**EXERCISE AIM:**
Please return exactly the lines from the one containing "Зонды для контактных термометров" through the end of the records, including both.

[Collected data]

┏━━

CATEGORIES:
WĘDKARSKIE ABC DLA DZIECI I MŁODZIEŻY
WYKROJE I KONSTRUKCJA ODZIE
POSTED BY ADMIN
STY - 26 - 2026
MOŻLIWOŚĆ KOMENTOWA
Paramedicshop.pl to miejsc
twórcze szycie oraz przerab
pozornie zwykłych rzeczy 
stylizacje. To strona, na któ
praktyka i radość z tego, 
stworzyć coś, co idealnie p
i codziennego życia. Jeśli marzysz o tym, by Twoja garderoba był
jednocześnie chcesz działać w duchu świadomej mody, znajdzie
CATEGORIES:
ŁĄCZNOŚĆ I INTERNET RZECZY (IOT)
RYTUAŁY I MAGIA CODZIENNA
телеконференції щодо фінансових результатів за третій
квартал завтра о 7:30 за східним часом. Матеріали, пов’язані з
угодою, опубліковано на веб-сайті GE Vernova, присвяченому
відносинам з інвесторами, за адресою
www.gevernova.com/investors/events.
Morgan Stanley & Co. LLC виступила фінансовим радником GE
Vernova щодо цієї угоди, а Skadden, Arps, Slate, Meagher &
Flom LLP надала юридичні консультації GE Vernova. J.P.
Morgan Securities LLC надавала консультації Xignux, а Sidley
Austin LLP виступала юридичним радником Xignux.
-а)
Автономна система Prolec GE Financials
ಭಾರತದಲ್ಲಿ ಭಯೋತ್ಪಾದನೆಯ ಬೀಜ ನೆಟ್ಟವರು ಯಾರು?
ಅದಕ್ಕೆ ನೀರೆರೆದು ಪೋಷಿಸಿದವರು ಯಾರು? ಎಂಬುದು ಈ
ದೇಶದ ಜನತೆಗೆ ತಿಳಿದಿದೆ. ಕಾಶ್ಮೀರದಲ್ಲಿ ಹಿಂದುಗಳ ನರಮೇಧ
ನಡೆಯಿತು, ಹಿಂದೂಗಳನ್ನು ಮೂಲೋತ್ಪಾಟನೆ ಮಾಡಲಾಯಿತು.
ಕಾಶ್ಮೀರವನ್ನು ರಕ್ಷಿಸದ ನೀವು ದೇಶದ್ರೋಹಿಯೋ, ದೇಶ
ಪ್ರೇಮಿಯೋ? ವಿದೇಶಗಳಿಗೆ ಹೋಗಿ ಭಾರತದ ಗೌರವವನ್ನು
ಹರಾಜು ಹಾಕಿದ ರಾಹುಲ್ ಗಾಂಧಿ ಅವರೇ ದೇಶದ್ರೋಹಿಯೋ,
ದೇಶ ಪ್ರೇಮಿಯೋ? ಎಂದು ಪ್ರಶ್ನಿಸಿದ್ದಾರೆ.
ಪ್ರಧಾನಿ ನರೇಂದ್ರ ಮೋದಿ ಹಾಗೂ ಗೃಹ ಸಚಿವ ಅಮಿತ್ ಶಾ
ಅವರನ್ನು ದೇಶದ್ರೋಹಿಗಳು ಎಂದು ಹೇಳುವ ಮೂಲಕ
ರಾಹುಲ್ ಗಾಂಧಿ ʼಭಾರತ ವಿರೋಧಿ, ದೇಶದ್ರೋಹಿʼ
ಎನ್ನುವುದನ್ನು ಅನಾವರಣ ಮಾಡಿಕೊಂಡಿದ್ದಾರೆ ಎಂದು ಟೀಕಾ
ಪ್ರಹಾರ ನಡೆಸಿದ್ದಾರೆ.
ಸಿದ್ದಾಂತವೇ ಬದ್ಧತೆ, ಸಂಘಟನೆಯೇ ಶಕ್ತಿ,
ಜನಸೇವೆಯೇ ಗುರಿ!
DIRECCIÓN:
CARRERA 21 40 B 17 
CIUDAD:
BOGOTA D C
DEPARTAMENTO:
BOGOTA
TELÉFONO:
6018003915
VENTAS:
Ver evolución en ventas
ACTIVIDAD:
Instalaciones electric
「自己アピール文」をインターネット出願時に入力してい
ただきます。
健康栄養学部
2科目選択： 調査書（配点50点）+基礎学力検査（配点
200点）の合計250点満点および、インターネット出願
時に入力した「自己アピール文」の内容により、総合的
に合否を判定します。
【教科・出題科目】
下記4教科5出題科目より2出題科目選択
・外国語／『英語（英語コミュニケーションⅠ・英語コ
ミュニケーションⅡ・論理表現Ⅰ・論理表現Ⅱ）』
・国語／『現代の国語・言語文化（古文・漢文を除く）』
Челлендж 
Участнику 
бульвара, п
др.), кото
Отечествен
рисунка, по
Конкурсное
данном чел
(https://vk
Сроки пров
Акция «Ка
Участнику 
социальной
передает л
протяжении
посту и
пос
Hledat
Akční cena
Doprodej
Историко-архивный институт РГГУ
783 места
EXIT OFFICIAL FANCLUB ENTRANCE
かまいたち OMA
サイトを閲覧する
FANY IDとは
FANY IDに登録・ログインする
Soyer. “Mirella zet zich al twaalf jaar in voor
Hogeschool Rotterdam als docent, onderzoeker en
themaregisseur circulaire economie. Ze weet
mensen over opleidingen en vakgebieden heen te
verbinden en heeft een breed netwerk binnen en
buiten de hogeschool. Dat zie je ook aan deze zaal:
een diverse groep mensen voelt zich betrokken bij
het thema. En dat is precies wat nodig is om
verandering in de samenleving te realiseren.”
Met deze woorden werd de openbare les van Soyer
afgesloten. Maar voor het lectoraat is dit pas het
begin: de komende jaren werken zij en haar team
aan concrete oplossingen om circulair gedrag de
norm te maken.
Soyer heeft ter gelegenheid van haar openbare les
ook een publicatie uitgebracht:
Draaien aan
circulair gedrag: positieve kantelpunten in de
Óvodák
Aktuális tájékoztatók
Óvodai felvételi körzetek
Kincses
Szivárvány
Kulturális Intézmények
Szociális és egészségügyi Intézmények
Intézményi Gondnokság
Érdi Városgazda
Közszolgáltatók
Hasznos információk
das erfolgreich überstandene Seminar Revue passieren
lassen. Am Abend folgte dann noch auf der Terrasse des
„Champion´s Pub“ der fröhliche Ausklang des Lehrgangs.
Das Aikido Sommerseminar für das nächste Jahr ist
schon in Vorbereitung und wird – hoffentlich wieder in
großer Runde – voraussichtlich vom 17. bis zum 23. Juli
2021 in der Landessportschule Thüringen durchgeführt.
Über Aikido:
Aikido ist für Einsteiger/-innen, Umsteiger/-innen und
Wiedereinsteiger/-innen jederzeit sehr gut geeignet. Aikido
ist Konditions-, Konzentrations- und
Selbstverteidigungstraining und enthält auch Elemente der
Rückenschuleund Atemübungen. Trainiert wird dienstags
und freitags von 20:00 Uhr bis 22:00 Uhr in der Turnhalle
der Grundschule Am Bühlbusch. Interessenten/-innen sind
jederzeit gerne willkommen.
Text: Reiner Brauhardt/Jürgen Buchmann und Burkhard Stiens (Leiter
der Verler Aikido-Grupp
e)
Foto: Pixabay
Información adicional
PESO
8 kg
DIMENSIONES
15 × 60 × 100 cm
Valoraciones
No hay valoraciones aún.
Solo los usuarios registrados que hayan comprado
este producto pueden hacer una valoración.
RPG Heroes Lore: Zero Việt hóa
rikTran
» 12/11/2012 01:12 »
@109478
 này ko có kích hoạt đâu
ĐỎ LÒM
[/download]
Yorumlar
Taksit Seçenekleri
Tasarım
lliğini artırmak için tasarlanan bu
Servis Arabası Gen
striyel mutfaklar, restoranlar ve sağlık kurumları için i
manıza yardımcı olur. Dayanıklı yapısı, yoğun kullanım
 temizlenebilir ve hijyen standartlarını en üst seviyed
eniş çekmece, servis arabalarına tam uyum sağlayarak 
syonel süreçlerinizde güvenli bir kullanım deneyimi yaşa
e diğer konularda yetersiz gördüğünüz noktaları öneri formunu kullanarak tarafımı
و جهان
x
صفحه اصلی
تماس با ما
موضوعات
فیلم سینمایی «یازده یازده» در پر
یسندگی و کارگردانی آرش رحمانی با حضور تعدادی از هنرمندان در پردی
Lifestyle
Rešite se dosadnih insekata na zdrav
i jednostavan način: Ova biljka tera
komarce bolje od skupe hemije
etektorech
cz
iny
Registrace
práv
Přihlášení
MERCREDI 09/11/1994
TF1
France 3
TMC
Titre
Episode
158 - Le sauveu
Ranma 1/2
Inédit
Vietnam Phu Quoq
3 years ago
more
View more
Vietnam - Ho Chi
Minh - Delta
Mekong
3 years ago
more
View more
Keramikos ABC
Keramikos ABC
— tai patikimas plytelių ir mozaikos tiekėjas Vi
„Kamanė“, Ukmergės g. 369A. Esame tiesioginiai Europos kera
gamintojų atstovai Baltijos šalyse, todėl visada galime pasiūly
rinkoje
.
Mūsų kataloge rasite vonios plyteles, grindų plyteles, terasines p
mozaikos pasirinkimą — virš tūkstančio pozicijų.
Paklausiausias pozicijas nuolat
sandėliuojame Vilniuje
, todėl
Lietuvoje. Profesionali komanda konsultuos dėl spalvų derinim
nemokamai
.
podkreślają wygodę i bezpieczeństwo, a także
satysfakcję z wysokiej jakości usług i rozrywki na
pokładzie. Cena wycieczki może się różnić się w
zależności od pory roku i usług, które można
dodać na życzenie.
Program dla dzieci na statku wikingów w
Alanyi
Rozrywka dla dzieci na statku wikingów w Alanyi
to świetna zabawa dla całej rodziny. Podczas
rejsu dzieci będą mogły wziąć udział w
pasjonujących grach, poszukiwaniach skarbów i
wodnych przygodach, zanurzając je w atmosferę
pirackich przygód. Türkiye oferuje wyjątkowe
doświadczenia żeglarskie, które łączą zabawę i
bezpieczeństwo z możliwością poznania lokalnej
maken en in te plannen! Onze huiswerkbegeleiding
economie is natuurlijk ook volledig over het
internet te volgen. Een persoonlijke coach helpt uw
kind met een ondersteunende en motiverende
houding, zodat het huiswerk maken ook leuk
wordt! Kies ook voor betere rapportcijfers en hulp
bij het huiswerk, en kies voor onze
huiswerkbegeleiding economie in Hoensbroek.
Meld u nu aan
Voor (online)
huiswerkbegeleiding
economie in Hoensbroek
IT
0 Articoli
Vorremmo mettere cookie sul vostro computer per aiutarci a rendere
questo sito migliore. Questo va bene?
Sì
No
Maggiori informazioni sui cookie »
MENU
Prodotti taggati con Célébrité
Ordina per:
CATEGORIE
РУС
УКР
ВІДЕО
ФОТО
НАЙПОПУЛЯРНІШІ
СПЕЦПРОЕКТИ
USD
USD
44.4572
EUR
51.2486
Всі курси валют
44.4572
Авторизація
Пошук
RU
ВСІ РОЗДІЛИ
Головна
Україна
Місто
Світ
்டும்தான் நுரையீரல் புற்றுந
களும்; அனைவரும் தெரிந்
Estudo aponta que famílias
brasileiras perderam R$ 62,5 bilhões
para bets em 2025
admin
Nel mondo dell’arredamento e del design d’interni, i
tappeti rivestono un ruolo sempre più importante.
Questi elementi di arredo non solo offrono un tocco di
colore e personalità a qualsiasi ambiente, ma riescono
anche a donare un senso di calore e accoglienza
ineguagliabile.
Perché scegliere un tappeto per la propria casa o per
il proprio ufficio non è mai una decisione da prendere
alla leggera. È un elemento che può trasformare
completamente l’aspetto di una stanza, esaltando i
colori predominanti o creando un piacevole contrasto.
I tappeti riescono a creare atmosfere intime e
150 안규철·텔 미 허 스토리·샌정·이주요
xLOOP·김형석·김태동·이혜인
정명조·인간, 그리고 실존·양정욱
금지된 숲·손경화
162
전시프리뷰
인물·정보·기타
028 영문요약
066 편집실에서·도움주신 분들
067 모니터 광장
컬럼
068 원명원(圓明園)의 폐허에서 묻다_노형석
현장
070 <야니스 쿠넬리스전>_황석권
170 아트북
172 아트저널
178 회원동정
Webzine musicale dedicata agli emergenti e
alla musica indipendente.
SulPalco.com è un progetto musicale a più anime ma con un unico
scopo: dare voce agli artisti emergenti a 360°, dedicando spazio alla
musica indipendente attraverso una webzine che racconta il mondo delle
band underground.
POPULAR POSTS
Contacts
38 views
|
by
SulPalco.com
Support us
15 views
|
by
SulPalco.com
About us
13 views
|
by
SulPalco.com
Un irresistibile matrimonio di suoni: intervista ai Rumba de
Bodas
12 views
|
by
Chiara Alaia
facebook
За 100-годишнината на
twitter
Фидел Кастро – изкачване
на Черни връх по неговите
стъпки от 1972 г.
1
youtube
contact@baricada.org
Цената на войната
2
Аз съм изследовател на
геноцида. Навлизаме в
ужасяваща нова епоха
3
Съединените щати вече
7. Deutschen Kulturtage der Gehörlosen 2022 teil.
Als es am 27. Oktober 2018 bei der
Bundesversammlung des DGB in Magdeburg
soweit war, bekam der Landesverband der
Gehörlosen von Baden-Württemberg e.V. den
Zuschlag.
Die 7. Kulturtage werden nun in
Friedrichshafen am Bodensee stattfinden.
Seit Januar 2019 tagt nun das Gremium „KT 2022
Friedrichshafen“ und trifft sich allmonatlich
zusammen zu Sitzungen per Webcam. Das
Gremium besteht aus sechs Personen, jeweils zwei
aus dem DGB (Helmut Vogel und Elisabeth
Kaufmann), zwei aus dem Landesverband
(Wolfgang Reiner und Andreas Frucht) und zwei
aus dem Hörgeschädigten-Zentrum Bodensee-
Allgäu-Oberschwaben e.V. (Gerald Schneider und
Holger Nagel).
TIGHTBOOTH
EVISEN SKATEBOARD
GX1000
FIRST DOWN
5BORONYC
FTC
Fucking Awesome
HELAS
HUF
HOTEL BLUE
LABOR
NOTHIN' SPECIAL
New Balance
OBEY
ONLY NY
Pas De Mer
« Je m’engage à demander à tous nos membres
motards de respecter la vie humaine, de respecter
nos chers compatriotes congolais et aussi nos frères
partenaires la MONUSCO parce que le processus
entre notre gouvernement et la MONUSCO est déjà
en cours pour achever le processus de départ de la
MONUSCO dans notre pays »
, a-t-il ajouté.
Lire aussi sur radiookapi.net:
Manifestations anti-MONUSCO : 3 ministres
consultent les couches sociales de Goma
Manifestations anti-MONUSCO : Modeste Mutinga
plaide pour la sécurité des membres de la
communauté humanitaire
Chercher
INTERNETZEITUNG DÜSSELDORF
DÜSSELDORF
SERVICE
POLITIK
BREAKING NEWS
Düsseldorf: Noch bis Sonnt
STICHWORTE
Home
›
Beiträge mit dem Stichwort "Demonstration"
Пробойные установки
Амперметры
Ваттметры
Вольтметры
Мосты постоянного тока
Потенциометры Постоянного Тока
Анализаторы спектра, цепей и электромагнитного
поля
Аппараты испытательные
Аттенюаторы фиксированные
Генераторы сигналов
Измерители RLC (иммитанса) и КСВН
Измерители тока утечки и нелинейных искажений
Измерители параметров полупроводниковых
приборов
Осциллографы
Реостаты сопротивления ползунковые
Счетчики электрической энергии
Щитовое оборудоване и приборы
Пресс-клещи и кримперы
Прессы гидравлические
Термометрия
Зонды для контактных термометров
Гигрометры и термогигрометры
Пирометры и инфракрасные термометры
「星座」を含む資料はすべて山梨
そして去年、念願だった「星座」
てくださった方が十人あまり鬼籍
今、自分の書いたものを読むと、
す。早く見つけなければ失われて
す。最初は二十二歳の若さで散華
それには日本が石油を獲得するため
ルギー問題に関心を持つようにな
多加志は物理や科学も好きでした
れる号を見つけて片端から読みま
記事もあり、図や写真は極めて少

┗━━

**RESPONSE TO THE TASK:**
Зонды для контактных термометров
Гигрометры и термогигрометры
Пирометры и инфракрасные термометры
「星座」を含む資料はすべて山梨
そして去年、念願だった「星座」
てくださった方が十人あまり鬼籍
今、自分の書いたものを読むと、
す。早く見つけなければ失われて
す。最初は二十二歳の若さで散華
それには日本が石油を獲得するため
ルギー問題に関心を持つようにな
多加志は物理や科学も好きでした
れる号を見つけて片端から読みま
記事もあり、図や写真は極めて少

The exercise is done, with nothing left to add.